Uproar from most of the country’s activists and intellectual demanded from the brotherhood to withdraw officially in protest and to surround the parliament building with all of its members and to protest the blatant attack on legitimacy in the country. It became clear to everyone that we’re heading up against a dead end with a huge wall the size of the mountains of Moria! But do the brotherhood stand up to the magnitude of the catastrophe? Do they grab what may be their last chance of creating a united front and winning millions of people on their side? Oh no. They choose to walk on to the wall, dragging the whole country behind them, announcing that their way is the only way. Their way is the revolution. That will do nothing short of further stapling their role in Egypt’s history since the fall of Mubarak as pure pigheadedness. One that is actually stapling us all up that frightful wall.
And once again, the emotional blackmail resumes as if nothing happened. “Abstention from voting is a vote to the military man.” “Abstention from voting is surrender.” “Vote for the revolution.” And my favorite “Save the revolution!”
In the parliamentary elections that talk scared me. When the second round was between a brotherhood member and a salafi member, I rushed to vote for the brotherhood. I had to save the revolution. I had to save my country. I helped put up a man that was part of a majority in a parliament that let us all down, and not necessarily by choice, but by the mere fact that it was a powerless parliament under the military junta. And now the junta have flexed their muscles and roared and swept it away altogether.
And I’m now expected to believe that the next president will actually have powers.
We have no constitution, we are clueless as to what the president will be able to do, and we have no answers from the “revolution’s candidate” on what he plans to do in this mess. None of those that will vote for him have any answers. But somehow magically we believe that by moving on with the rest of the herd the military is shooing to the ballots we are saving our revolution.

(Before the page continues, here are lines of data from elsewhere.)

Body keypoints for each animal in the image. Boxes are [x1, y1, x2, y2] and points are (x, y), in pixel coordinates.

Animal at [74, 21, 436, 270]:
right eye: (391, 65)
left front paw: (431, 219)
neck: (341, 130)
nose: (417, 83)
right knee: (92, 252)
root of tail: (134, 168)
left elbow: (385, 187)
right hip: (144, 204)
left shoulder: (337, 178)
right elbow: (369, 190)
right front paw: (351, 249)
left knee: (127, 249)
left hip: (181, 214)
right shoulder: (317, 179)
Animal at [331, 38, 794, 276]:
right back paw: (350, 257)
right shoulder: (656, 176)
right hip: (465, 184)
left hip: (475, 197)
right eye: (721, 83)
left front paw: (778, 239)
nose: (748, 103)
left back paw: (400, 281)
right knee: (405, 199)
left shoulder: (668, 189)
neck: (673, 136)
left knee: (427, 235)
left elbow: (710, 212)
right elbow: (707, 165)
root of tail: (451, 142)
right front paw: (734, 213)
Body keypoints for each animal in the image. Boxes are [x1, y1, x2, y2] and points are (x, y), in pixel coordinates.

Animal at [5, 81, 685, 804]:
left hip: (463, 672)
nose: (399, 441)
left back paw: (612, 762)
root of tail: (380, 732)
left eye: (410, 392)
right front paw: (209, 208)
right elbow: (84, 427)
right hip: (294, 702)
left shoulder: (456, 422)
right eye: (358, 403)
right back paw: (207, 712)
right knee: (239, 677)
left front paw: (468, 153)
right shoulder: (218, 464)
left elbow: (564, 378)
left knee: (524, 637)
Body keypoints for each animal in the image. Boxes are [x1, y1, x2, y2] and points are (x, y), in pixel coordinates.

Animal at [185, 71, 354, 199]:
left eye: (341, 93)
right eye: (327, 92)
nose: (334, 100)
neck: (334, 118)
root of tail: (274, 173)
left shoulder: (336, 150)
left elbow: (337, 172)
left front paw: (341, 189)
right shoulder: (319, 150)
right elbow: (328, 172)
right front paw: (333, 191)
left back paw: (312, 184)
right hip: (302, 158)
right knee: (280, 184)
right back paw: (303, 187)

Sorry. I’m not taking part in this farce. Egypt deserves a lot more than this. And the reason I’m not going to the ballots for a second time is not because neither candidate represents me, but because both candidates will end up subservient to the real boss in this country. A boss that has actually come out in the open after working for so many years in the dark. A boss that has actually used our blood to reign openly, unashamed, taking us back to the dark ages of intelligence police, detention, imprisonment, suspicion.
Sorry. It’s a lot bigger and messier than casting a vote in a ballot. The revolution is much bigger than a puppet helpless candidate that has shown little stamina in the face of catastrophes.
In fact, by now I realize that none of the chosen few politicians who claim to represent the revolution have shown any stamina in the face of catastrophes.
The revolution will never die no matter what the military does and no matter who the president becomes, because it was instilled in the hearts and minds of the youth. And the youth are the future collective mind of this country.
I’m proud to have woken up in time. I’m proud of the revolution. I’m proud of my clean finger. But I’m still not enjoying my coffee.